Andrew Mathieson
The name Beckley Park still sounds funny to 83-year-old Ray Beckley.
Just like it did the day the Corio racetrack’s name was unexpectedly thrust upon him.
The late Victorian sports and racing minister Neil ‘Nippa’ Trezise didn’t mind a punt back then and would always share a tip but this one he kept to himself.
During one harness meeting Nippa quietly snuck into the generic Geelong trotting complex that was barely four years old.
Between race presentations, the one-time Geelong Football Club champion rover made an announcement, with Ray, the harness club’s long-standing president, by his side on the dais.
“I’m going to ask Ray Beckley to step forward and say some words to accept the name of this complex to be Beckley Park,” the minister called out.
Ray was taken by sheer surprise and stood there perplexed.
“I didn’t know anything about it,” Ray says on the eve of Beckley Park’s 30th anniversary, “even though my family did, apparently, and I just found that out recently.”
Much to Ray’s shock – again – a Melbourne radio station contacted him out of the blue for an interview after Nippa’s decision to appoint the later-retired Geelong president to Victorian Harness Racing Board.
The name Beckley Park, he also discovered, was the suggestion of the former Shire of Corio, which strongly supported the development of the multi-purpose track.
Not only was Ray awarded the honour for his vision, the straight shooter was also a local councillor at the time.
So was Ray’s father before him – not that nepotism ever played a part.
“I’ve been accused of having named it myself, even though I can assure you I didn’t know anything about it,” Ray laughs.
Ray has actually grown tired of the name.
At least it’s not Ray Beckley Park, he observes, which gives him some form of anonymity.
“When I’m introduced to someone in the town that I haven’t met before they always ask,” Ray sighs.
“Oh Beckley, anything to do with Beckley Park, they ask.
“Sometimes I feel like changing my name.”
By his own frank admission, Ray inadvertently fell into harness racing.
“Where do I start?” he asks himself.
“It was when Minute Man won the Inter Dominion in 1963.”
He’s corrected.

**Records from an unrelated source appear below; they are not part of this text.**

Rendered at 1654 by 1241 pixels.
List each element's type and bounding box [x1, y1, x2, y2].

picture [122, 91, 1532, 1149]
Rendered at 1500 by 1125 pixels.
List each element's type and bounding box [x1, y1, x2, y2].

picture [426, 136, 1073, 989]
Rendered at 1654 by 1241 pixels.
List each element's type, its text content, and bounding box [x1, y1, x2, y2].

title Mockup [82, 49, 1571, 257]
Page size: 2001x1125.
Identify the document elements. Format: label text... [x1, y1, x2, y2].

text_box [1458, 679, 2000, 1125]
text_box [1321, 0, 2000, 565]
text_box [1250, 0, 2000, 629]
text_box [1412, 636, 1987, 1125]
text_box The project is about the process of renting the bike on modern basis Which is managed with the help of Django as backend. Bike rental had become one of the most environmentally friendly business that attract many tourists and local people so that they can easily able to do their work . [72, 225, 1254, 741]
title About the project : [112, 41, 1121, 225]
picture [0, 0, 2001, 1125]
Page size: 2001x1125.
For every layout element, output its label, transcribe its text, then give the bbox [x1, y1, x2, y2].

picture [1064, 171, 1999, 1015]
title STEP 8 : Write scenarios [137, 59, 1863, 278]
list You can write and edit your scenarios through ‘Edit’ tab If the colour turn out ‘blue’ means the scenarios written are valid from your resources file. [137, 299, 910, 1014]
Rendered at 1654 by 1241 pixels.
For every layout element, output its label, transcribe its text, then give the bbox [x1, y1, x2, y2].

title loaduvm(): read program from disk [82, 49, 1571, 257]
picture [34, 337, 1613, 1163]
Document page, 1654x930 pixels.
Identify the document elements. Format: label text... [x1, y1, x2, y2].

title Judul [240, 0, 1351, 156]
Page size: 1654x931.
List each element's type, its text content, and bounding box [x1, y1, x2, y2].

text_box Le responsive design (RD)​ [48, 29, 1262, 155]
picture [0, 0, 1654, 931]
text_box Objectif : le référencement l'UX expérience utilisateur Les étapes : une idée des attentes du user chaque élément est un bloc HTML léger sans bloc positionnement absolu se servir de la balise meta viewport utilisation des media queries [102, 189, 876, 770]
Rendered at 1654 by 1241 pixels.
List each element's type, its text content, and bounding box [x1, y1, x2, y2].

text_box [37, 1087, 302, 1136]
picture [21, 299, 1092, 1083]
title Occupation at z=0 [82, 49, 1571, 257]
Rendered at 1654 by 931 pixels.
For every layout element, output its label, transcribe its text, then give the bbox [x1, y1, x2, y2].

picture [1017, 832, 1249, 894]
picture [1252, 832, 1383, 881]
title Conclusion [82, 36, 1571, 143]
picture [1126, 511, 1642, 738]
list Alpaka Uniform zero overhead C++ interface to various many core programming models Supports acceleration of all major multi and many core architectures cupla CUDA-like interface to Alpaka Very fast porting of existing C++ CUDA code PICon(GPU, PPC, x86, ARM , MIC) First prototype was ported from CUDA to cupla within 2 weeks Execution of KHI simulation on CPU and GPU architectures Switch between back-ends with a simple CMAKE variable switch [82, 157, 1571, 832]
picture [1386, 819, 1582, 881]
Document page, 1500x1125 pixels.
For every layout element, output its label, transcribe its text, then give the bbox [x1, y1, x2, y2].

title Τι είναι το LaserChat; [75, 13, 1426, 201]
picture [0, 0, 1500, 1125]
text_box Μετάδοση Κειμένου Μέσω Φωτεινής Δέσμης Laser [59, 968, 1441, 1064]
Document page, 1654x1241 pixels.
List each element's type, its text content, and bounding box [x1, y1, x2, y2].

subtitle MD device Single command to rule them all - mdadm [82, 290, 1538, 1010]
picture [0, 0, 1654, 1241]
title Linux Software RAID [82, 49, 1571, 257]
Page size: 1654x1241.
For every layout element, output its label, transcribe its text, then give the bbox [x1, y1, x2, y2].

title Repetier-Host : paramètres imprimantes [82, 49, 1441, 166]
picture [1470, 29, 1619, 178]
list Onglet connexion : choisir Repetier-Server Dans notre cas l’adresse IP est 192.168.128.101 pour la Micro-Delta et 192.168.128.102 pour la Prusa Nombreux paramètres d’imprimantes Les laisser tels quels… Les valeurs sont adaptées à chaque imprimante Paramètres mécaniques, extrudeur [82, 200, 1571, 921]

It was 1964.
A friend invited Ray and his family for the night out at the Inter Dominion in Melbourne but he knew nothing of the significance of harness racing’s top prize.
Ray remembered looking at his friend puzzled and asking: “What are you talking about?”
“The trotting championships,” his friend responded.
Finally it clicked.
Less than five years after first mixing in trotting circles, others were tapping Ray on the shoulder to take over the Geelong club presidency, which he held until 1984.
Harness racing, before then, was run out of an old track on Corio Oval, once the home of Geelong Football Club.
However, the introduction of the CSIRO animal health laboratory near Eastern Park site in 1978 forced the harness club’s hand to relocate to Corio.
“There hadn’t been a new complex built like this for years,” Ray reflects.
“It was a big thing at the time.”
The club envisaged the move more than a decade earlier because the facilities were outdated and the harness track, which was barely 600 metres, or three furlongs, was too small.
Ray feels harness racing is now in his bloodline, something to which his family would attest.
“My wife endured it but my mother would always ring me up about races,” he says.
“She would know more about drivers and horses than I did, not that she was a big punter but she’d have five bob each way.”
Ray still wagers the odd trifecta or quinella but no longer follows the form like he once did.
Good mate and fellow life member Neil Allan still picks Ray up most racing nights but trips to Beckley Park now seem more of a social gathering.
“You’ve got to have a bit of knowledge about it if you’re going to have a bet,” Ray smiles, “otherwise you’re paddling in the dark.”